### Supplied records:
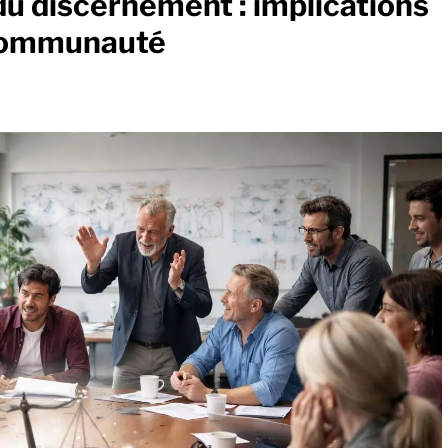
 du discernement : implications
 communauté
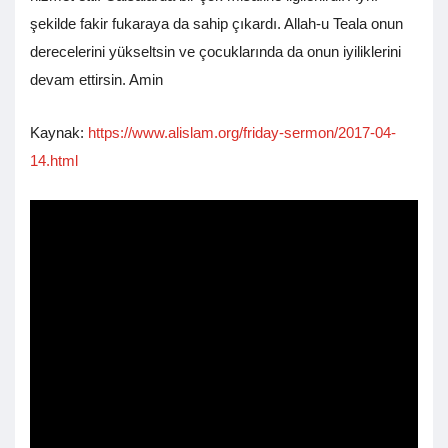
şekilde fakir fukaraya da sahip çıkardı. Allah-u Teala onun
derecelerini yükseltsin ve çocuklarında da onun iyiliklerini
devam ettirsin. Amin
Kaynak:
https://www.alislam.org/friday-sermon/2017-04-
14.html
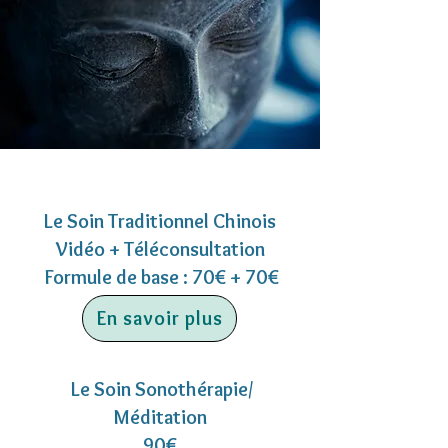
Le Soin Traditionnel Chinois
Vidéo + Téléconsultation
Formule de base : 70€ + 70€
En savoir plus
Le Soin Sonothérapie/
Méditation
90€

### Job:
Scan the listing above for the word "onun" and copy every line that holds it.

### Response below:
şekilde fakir fukaraya da sahip çıkardı. Allah-u Teala onun
derecelerini yükseltsin ve çocuklarında da onun iyiliklerini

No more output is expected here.